#### TEXT FOR ANALYSIS:

Yet Another Rsync Backup Utility

Edward Grace

February 25, 2010

Abstract

Yarbu is a simple but powerful automated backup utility designed for efficient hands-free backup of servers, desktops and laptop computers across a wide variety of operating systems and hardware. It works well with clients that have an intermittent network connection as well as machines that are connected permanently, makes use of an encrypted connection for the backup process and is straightforward for users to modify for their precise needs.

Contents

1 Suitability
2 Rationale
3 Overview
 3.1 Background
4 Download
 4.1 Concepts
5 Configuration scenarios
 5.1 SAMBA server
 5.2 Laptop
 5.3 Mac OS X
 5.4 Windows
6 Avoiding monthly and weekly backups
7 Traps for the unwary
8 Current limitations and drawbacks
 8.1 Warning
9 Future development
 9.1 Disk space
 9.2 Encryption and backup browsing
 9.3 Virtual filesystem FUSE integration
 9.4 Backup on demand - push backups
 9.5 Live database backup
10 Biography

This documentation concerns version 1.4.8 of yarbu and is available as a pdf1 , self-contained HTML archive2 or online3 .

#### ACTIONS TO TAKE:
a. Answer these questions about the yarbu documentation, one answer per line:
(i) Which version of yarbu does the documentation cover?
(ii) What date appears under the author's name?
(iii) What kind of connection does yarbu use for the backup process?
b. Rewrite everything from "February 25, 2010" down to "their precise needs." in the yarbu documentation, substituting "unreliable" for "intermittent".
c. Proceed with the yarbu documentation, picking up after its final sentence.

#### STORED DATA:
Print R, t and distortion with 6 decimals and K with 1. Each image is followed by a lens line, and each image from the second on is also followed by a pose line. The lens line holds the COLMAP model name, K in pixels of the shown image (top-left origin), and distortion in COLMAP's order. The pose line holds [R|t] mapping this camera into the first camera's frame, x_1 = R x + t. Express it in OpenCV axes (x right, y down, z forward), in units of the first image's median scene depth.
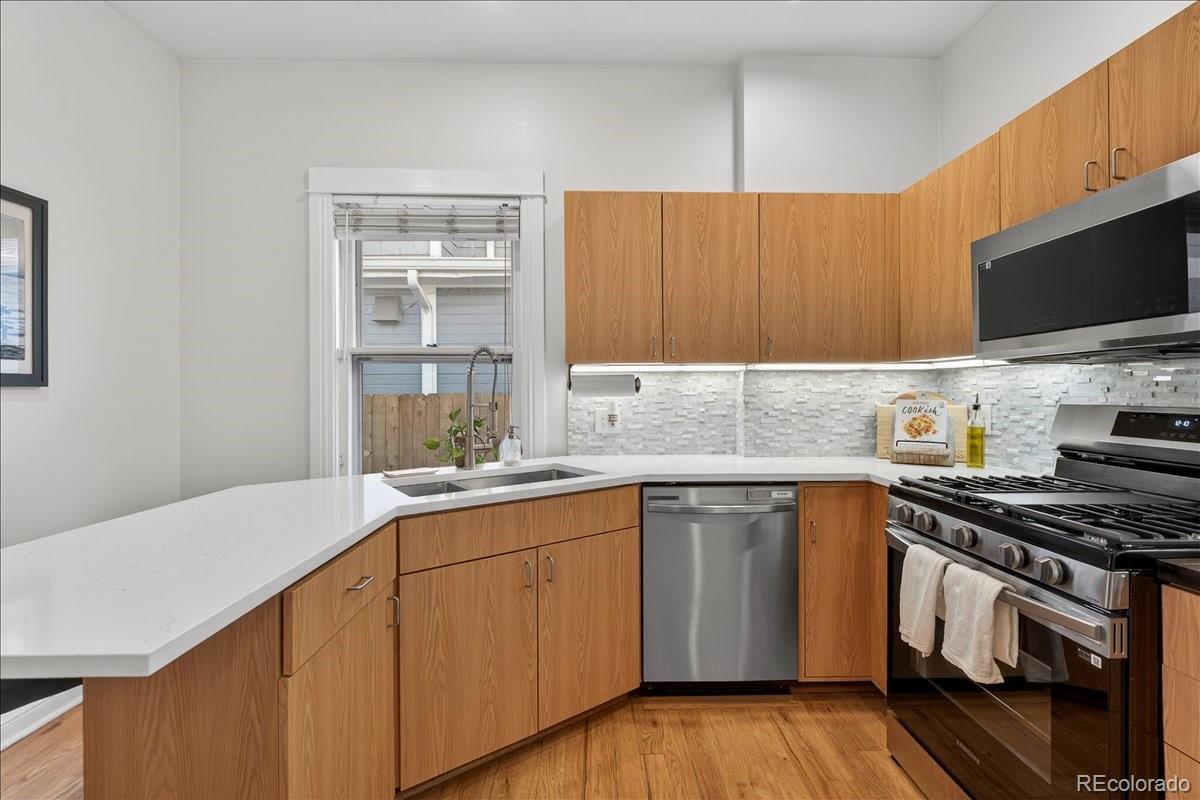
lens RADIAL K [[525.5, 0, 601.5], [0, 525.5, 392.9], [0, 0, 1]] dist [-0.000274, -0.000033]
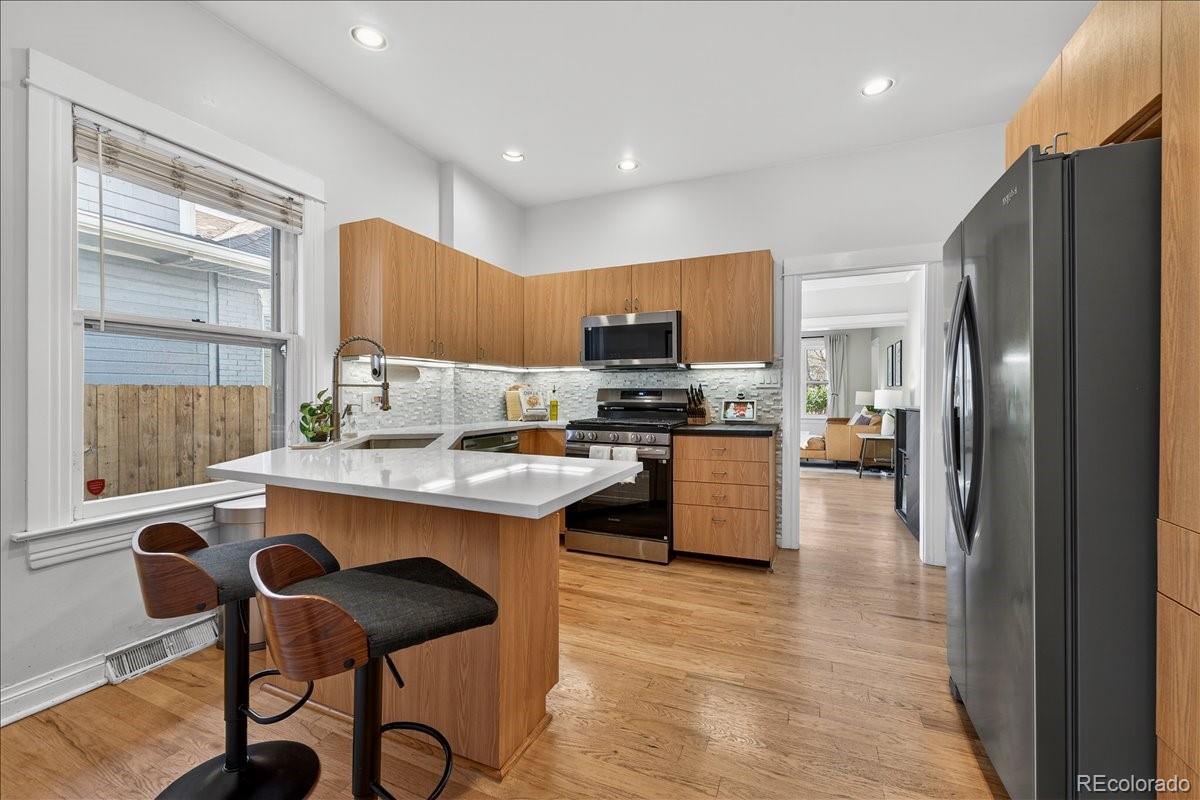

#### ANSWERS TO THE PROBLEMS:
a.
(i) Version 1.4.8
(ii) February 25, 2010
(iii) An encrypted connection

b.
February 25, 2010

Abstract

Yarbu is a simple but powerful automated backup utility designed for efficient hands-free backup of servers, desktops and laptop computers across a wide variety of operating systems and hardware. It works well with clients that have an unreliable network connection as well as machines that are connected permanently, makes use of an encrypted connection for the backup process and is straightforward for users to modify for their precise needs.

c.
1 Suitability

If you agree with the following statements, YARBU is probably suitable for you; the sub items elucidate the reasoning.

2 Rationale

Robust backup and restoration of user data is exceptionally important as anyone that has lost their work will tell you. It is possible that you have been using computers for years without ever entering the situation where you lose precious data through accidental deletion, malicious action or hardware failure. Then again, if that were the case you would probably not be reading this. If you have been the victim of data loss, my commiserations. Now, never let it happen again!

In a heterogeneous computing environment there may be wide combinations of hardware and operating systems as well as laptops, desktops and servers – all of which require backing up. In order to best serve the needs of all these various clients there should be a minimal set of requirements for installation on the clients. Preferably the clients should not need any software installing at all! Without this assumption of a dumb client the maintenance and management of such a wide variety of platforms would quickly become a nightmare – simple is best!

3 Overview

This project is, as the name suggests, another backup / restore utility based around the well-known and powerful rsync5 . It is designed to act as a server on a dedicated backup machine that will periodically backup a set of remote clients in a robust, transparent manner.

As depicted in figure 1 the backup server contacts various clients. These clients can be hetrogeneous and can be servers for other machines. The example below indicates a PC (Linux) client, a SUN Solaris client and a Linux machine acting as a SAMBA server for other Windows PCs all being backed up by a central backup server running yarbu.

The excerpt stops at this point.